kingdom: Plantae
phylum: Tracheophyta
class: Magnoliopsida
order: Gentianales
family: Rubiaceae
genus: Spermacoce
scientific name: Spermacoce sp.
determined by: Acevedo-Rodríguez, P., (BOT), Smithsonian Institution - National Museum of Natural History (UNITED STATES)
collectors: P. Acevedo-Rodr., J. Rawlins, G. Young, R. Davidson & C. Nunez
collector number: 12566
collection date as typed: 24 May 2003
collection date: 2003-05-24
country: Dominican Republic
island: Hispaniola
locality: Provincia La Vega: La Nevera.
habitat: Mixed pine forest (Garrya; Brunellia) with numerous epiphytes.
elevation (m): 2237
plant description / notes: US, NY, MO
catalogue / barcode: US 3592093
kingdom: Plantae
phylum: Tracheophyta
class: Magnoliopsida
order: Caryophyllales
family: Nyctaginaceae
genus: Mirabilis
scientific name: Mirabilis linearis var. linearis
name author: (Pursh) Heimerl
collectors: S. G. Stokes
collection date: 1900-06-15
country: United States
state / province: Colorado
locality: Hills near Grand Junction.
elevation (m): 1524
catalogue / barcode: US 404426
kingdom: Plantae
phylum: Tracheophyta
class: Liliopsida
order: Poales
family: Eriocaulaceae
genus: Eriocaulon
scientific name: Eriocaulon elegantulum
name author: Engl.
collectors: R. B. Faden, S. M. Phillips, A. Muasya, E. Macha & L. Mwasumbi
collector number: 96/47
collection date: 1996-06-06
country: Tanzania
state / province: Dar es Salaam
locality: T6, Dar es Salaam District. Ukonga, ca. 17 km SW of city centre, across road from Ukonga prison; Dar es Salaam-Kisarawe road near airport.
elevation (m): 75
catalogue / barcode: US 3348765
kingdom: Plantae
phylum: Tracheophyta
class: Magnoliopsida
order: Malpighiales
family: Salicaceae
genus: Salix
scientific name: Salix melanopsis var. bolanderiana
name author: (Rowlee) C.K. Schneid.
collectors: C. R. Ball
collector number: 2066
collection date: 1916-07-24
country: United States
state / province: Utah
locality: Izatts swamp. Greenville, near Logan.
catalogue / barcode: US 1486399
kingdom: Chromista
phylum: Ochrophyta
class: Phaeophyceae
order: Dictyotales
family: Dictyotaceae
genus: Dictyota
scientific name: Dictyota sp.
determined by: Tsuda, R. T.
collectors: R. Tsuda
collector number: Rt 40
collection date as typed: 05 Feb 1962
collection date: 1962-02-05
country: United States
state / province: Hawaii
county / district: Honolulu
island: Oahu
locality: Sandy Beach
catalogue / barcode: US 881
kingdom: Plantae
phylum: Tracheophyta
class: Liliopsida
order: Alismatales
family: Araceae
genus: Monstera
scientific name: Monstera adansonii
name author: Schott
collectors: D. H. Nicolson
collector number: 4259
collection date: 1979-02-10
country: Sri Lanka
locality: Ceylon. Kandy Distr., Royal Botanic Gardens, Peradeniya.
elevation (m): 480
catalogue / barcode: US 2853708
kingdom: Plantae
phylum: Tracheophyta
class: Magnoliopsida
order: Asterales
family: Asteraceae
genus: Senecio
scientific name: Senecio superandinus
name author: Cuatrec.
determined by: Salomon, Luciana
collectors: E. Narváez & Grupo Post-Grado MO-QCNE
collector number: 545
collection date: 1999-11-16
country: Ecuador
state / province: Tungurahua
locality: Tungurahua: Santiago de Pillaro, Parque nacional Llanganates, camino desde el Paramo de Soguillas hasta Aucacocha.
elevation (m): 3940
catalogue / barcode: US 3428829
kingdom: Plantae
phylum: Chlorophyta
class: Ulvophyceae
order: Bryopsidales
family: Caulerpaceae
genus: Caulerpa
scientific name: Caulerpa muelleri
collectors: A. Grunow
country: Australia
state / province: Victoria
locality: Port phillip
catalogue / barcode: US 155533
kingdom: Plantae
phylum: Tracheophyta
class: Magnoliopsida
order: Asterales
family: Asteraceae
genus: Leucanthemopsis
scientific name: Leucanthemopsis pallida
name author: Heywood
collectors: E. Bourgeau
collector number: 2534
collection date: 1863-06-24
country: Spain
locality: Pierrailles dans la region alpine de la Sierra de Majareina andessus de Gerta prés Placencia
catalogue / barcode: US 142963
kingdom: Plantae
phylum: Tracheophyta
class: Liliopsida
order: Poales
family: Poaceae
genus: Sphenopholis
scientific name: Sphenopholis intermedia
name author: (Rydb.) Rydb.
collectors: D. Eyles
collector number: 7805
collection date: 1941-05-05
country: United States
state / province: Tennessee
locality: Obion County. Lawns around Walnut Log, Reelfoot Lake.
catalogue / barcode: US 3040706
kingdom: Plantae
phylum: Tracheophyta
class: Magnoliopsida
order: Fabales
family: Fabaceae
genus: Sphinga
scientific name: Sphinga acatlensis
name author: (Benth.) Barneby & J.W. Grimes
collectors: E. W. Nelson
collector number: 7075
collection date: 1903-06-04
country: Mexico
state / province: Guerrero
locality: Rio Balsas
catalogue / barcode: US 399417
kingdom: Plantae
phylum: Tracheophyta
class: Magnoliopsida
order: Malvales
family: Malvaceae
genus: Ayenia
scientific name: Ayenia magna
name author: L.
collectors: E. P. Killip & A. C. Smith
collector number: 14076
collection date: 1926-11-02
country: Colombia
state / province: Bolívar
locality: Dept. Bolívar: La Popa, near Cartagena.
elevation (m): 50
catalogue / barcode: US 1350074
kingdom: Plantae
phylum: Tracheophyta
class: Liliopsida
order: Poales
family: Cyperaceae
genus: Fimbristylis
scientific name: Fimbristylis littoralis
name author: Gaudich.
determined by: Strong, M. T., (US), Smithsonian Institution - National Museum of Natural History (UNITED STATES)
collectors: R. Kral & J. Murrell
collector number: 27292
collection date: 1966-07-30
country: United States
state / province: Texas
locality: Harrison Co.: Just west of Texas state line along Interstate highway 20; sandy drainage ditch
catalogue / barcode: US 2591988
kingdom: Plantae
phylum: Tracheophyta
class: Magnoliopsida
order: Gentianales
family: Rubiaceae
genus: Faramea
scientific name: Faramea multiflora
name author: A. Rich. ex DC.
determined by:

- INSTRUCTIONS TO FOLLOW
Reproduce every line of the records above without any change.

- SOLUTION BELOW
kingdom: Plantae
phylum: Tracheophyta
class: Magnoliopsida
order: Gentianales
family: Rubiaceae
genus: Spermacoce
scientific name: Spermacoce sp.
determined by: Acevedo-Rodríguez, P., (BOT), Smithsonian Institution - National Museum of Natural History (UNITED STATES)
collectors: P. Acevedo-Rodr., J. Rawlins, G. Young, R. Davidson & C. Nunez
collector number: 12566
collection date as typed: 24 May 2003
collection date: 2003-05-24
country: Dominican Republic
island: Hispaniola
locality: Provincia La Vega: La Nevera.
habitat: Mixed pine forest (Garrya; Brunellia) with numerous epiphytes.
elevation (m): 2237
plant description / notes: US, NY, MO
catalogue / barcode: US 3592093
kingdom: Plantae
phylum: Tracheophyta
class: Magnoliopsida
order: Caryophyllales
family: Nyctaginaceae
genus: Mirabilis
scientific name: Mirabilis linearis var. linearis
name author: (Pursh) Heimerl
collectors: S. G. Stokes
collection date: 1900-06-15
country: United States
state / province: Colorado
locality: Hills near Grand Junction.
elevation (m): 1524
catalogue / barcode: US 404426
kingdom: Plantae
phylum: Tracheophyta
class: Liliopsida
order: Poales
family: Eriocaulaceae
genus: Eriocaulon
scientific name: Eriocaulon elegantulum
name author: Engl.
collectors: R. B. Faden, S. M. Phillips, A. Muasya, E. Macha & L. Mwasumbi
collector number: 96/47
collection date: 1996-06-06
country: Tanzania
state / province: Dar es Salaam
locality: T6, Dar es Salaam District. Ukonga, ca. 17 km SW of city centre, across road from Ukonga prison; Dar es Salaam-Kisarawe road near airport.
elevation (m): 75
catalogue / barcode: US 3348765
kingdom: Plantae
phylum: Tracheophyta
class: Magnoliopsida
order: Malpighiales
family: Salicaceae
genus: Salix
scientific name: Salix melanopsis var. bolanderiana
name author: (Rowlee) C.K. Schneid.
collectors: C. R. Ball
collector number: 2066
collection date: 1916-07-24
country: United States
state / province: Utah
locality: Izatts swamp. Greenville, near Logan.
catalogue / barcode: US 1486399
kingdom: Chromista
phylum: Ochrophyta
class: Phaeophyceae
order: Dictyotales
family: Dictyotaceae
genus: Dictyota
scientific name: Dictyota sp.
determined by: Tsuda, R. T.
collectors: R. Tsuda
collector number: Rt 40
collection date as typed: 05 Feb 1962
collection date: 1962-02-05
country: United States
state / province: Hawaii
county / district: Honolulu
island: Oahu
locality: Sandy Beach
catalogue / barcode: US 881
kingdom: Plantae
phylum: Tracheophyta
class: Liliopsida
order: Alismatales
family: Araceae
genus: Monstera
scientific name: Monstera adansonii
name author: Schott
collectors: D. H. Nicolson
collector number: 4259
collection date: 1979-02-10
country: Sri Lanka
locality: Ceylon. Kandy Distr., Royal Botanic Gardens, Peradeniya.
elevation (m): 480
catalogue / barcode: US 2853708
kingdom: Plantae
phylum: Tracheophyta
class: Magnoliopsida
order: Asterales
family: Asteraceae
genus: Senecio
scientific name: Senecio superandinus
name author: Cuatrec.
determined by: Salomon, Luciana
collectors: E. Narváez & Grupo Post-Grado MO-QCNE
collector number: 545
collection date: 1999-11-16
country: Ecuador
state / province: Tungurahua
locality: Tungurahua: Santiago de Pillaro, Parque nacional Llanganates, camino desde el Paramo de Soguillas hasta Aucacocha.
elevation (m): 3940
catalogue / barcode: US 3428829
kingdom: Plantae
phylum: Chlorophyta
class: Ulvophyceae
order: Bryopsidales
family: Caulerpaceae
genus: Caulerpa
scientific name: Caulerpa muelleri
collectors: A. Grunow
country: Australia
state / province: Victoria
locality: Port phillip
catalogue / barcode: US 155533
kingdom: Plantae
phylum: Tracheophyta
class: Magnoliopsida
order: Asterales
family: Asteraceae
genus: Leucanthemopsis
scientific name: Leucanthemopsis pallida
name author: Heywood
collectors: E. Bourgeau
collector number: 2534
collection date: 1863-06-24
country: Spain
locality: Pierrailles dans la region alpine de la Sierra de Majareina andessus de Gerta prés Placencia
catalogue / barcode: US 142963
kingdom: Plantae
phylum: Tracheophyta
class: Liliopsida
order: Poales
family: Poaceae
genus: Sphenopholis
scientific name: Sphenopholis intermedia
name author: (Rydb.) Rydb.
collectors: D. Eyles
collector number: 7805
collection date: 1941-05-05
country: United States
state / province: Tennessee
locality: Obion County. Lawns around Walnut Log, Reelfoot Lake.
catalogue / barcode: US 3040706
kingdom: Plantae
phylum: Tracheophyta
class: Magnoliopsida
order: Fabales
family: Fabaceae
genus: Sphinga
scientific name: Sphinga acatlensis
name author: (Benth.) Barneby & J.W. Grimes
collectors: E. W. Nelson
collector number: 7075
collection date: 1903-06-04
country: Mexico
state / province: Guerrero
locality: Rio Balsas
catalogue / barcode: US 399417
kingdom: Plantae
phylum: Tracheophyta
class: Magnoliopsida
order: Malvales
family: Malvaceae
genus: Ayenia
scientific name: Ayenia magna
name author: L.
collectors: E. P. Killip & A. C. Smith
collector number: 14076
collection date: 1926-11-02
country: Colombia
state / province: Bolívar
locality: Dept. Bolívar: La Popa, near Cartagena.
elevation (m): 50
catalogue / barcode: US 1350074
kingdom: Plantae
phylum: Tracheophyta
class: Liliopsida
order: Poales
family: Cyperaceae
genus: Fimbristylis
scientific name: Fimbristylis littoralis
name author: Gaudich.
determined by: Strong, M. T., (US), Smithsonian Institution - National Museum of Natural History (UNITED STATES)
collectors: R. Kral & J. Murrell
collector number: 27292
collection date: 1966-07-30
country: United States
state / province: Texas
locality: Harrison Co.: Just west of Texas state line along Interstate highway 20; sandy drainage ditch
catalogue / barcode: US 2591988
kingdom: Plantae
phylum: Tracheophyta
class: Magnoliopsida
order: Gentianales
family: Rubiaceae
genus: Faramea
scientific name: Faramea multiflora
name author: A. Rich. ex DC.
determined by:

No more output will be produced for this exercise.